Client Version: version.Info{Major:"1", Minor:"25", GitVersion:"v1.25.0", GitCommit:"a866cbe2e5bbaa01cfd5e969aa3e033f3282a8a2", GitTreeState:"clean", BuildDate:"2022-08-23T17:44:59Z", GoVersion:"go1.19", Compiler:"gc", Platform:"linux/amd64"}
Kustomize Version: v4.5.7
Server Version: version.Info{Major:"1", Minor:"25", GitVersion:"v1.25.0", GitCommit:"a866cbe2e5bbaa01cfd5e969aa3e033f3282a8a2", GitTreeState:"archive", BuildDate:"2024-03-19T23:04:37Z", GoVersion:"go1.19.3", Compiler:"gc", Platform:"linux/amd64"}

uname -a

Linux master-01 4.18.0-372.19.1.495.po1.x86_64 #1 SMP Fri Mar 1 03:15:24 UTC 2024 x86_64 x86_64 x86_64 GNU/Linux
twotwo7 commented 5 months ago

informers start but not call shutdown? func (c *ListerInformer) StartAndWaitForCacheSync(ctx context.Context) bool {

call c.KubeFactory.Shutdown() directly?

twotwo7 commented 5 months ago

Please help me! Thank you~! @tao12345666333 @AlinsRan @Revolyssup

Revolyssup commented 4 months ago

@twotwo7 Thanks for reporting. I will take a look at it today.
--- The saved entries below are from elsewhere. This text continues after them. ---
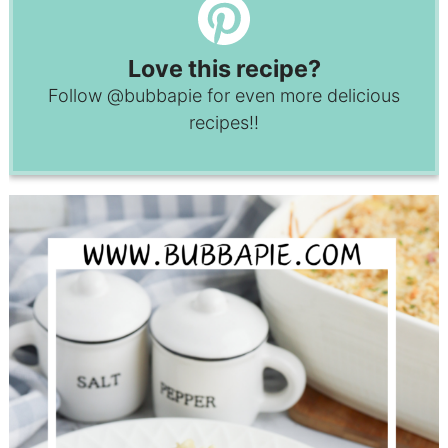
Love this recipe?
Follow
@bubbapie
for even more delicious
recipes!!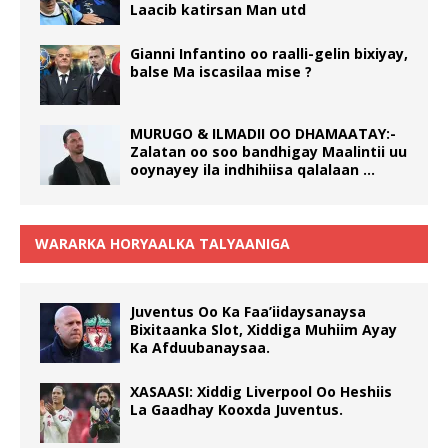
Laacib katirsan Man utd
Gianni Infantino oo raalli-gelin bixiyay,
balse Ma iscasilaa mise ?
MURUGO & ILMADII OO DHAMAATAY:-
Zalatan oo soo bandhigay Maalintii uu
ooynayey ila indhihiisa qalalaan …
WARARKA HORYAALKA TALYAANIGA
Juventus Oo Ka Faa’iidaysanaysa
Bixitaanka Slot, Xiddiga Muhiim Ayay
Ka Afduubanaysaa.
XASAASI: Xiddig Liverpool Oo Heshiis
La Gaadhay Kooxda Juventus.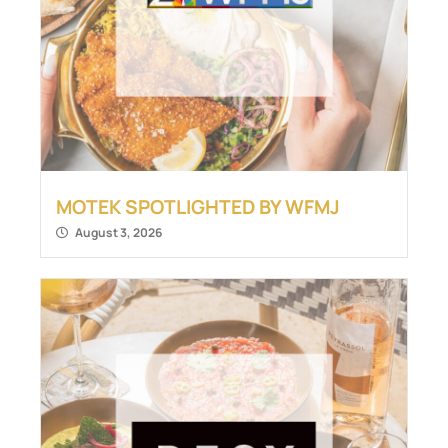
MOTEK SPOTLIGHTED BY WFMJ
August 3, 2026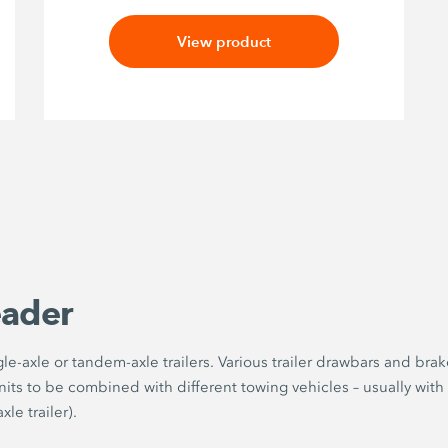
View product
eader
e-axle or tandem-axle trailers. Various trailer drawbars and brak
its to be combined with different towing vehicles – usually with
le trailer).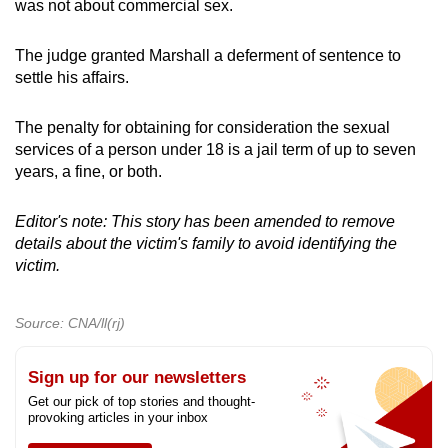
was not about commercial sex.
The judge granted Marshall a deferment of sentence to
settle his affairs.
The penalty for obtaining for consideration the sexual
services of a person under 18 is a jail term of up to seven
years, a fine, or both.
Editor's note: This story has been amended to remove
details about the victim's family to avoid identifying the
victim.
Source: CNA/ll(rj)
Sign up for our newsletters
Get our pick of top stories and thought-
provoking articles in your inbox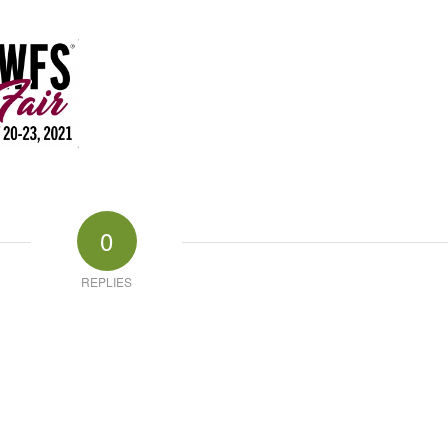
0
REPLIES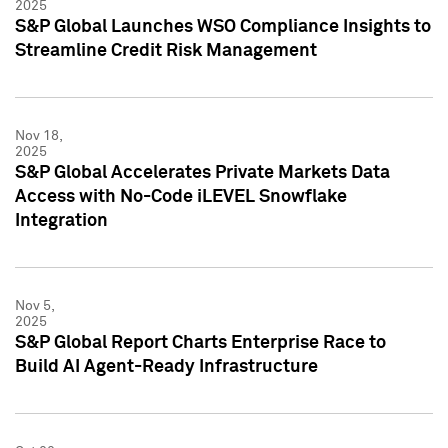
2025
S&P Global Launches WSO Compliance Insights to
Streamline Credit Risk Management
Nov 18,
2025
S&P Global Accelerates Private Markets Data
Access with No-Code iLEVEL Snowflake
Integration
Nov 5,
2025
S&P Global Report Charts Enterprise Race to
Build AI Agent-Ready Infrastructure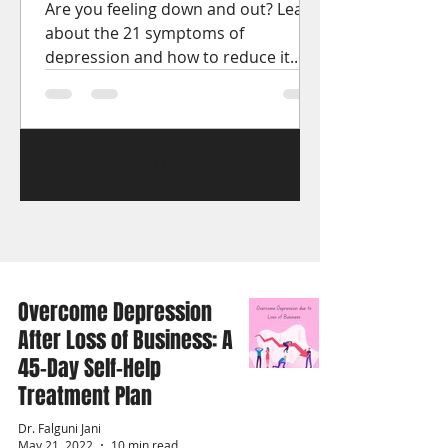
Are you feeling down and out? Learn
about the 21 symptoms of
depression and how to reduce it.
Get the help you need to start
feeling better.
1
/
15
Overcome Depression
After Loss of Business: A
45-Day Self-Help
Treatment Plan
Dr. Falguni Jani
May 21, 2022
10 min read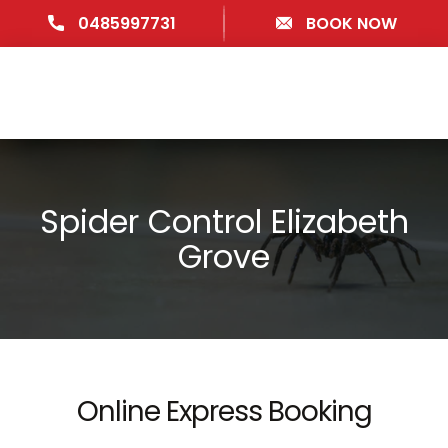
0485997731
BOOK NOW
Spider Control Elizabeth
Grove
Online Express Booking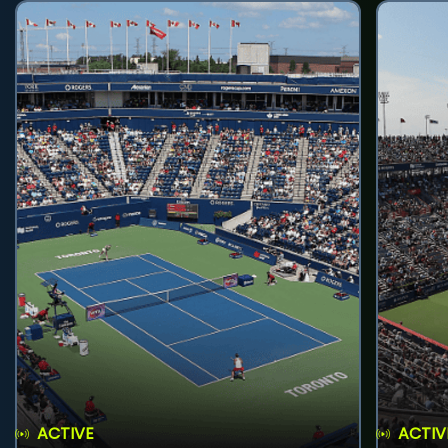
ACTIVE
ACTIV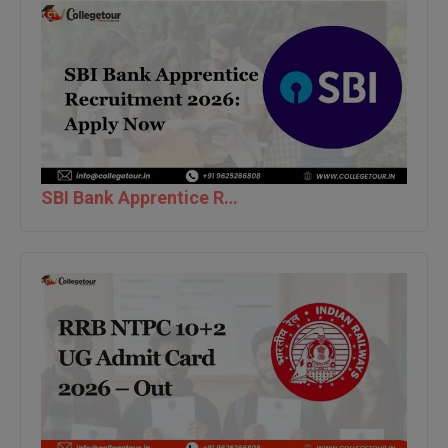
BPA
GH RAISONI CO
View All
ENGINEERING, 
BPE
NAGPUR
BPT
RAJLALAKSHMI
COLLEGE, (REC
BSc MLT
RMK ENGINEER
BSW
(RMKEC)
SBI Bank Apprentice Recruitment 2026: Apply Now
BUMS
View All
BV.Sc
BVA
Certificate
D.Litt
D.Pharma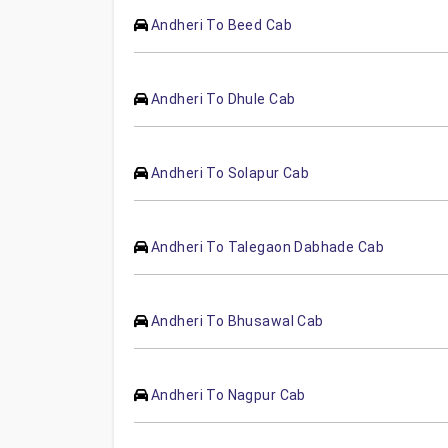
Andheri To Beed Cab
Andheri To Dhule Cab
Andheri To Solapur Cab
Andheri To Talegaon Dabhade Cab
Andheri To Bhusawal Cab
Andheri To Nagpur Cab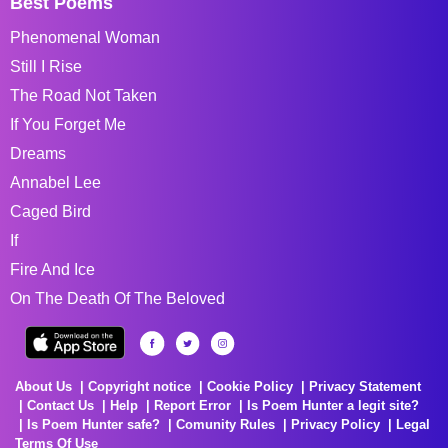
Best Poems
Phenomenal Woman
Still I Rise
The Road Not Taken
If You Forget Me
Dreams
Annabel Lee
Caged Bird
If
Fire And Ice
On The Death Of The Beloved
About Us
Copyright notice
Cookie Policy
Privacy Statement
Contact Us
Help
Report Error
Is Poem Hunter a legit site?
Is Poem Hunter safe?
Comunity Rules
Privacy Policy
Legal
Terms Of Use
twotwo7 commented 4 months ago

@twotwo7 Thanks for reporting. I will take a look at it today.

Thank you very much for your response and assistance. May I inquire about the current progress? It appears to be a stable and reproducible memory leak issue. The leak seems to occur each time APISIX is restarted, possibly due to the reinitialization of the informer within the APISIX-ingress-controller, and the subsequent list & watch operations.

@Revolyssup

github-actions[bot] commented 1 month ago

This issue has been marked as stale due to 90 days of inactivity. It will be closed in 30 days if no further activity occurs. If this issue is still relevant, please simply write any comment. Even if closed, you can still revive the issue at any time or discuss it on the dev@apisix.apache.org list. Thank you for your contributions.

github-actions[bot] commented 3 weeks ago

This issue has been closed due to lack of activity. If you think that is incorrect, or the issue requires additional review, you can revive the issue at any time.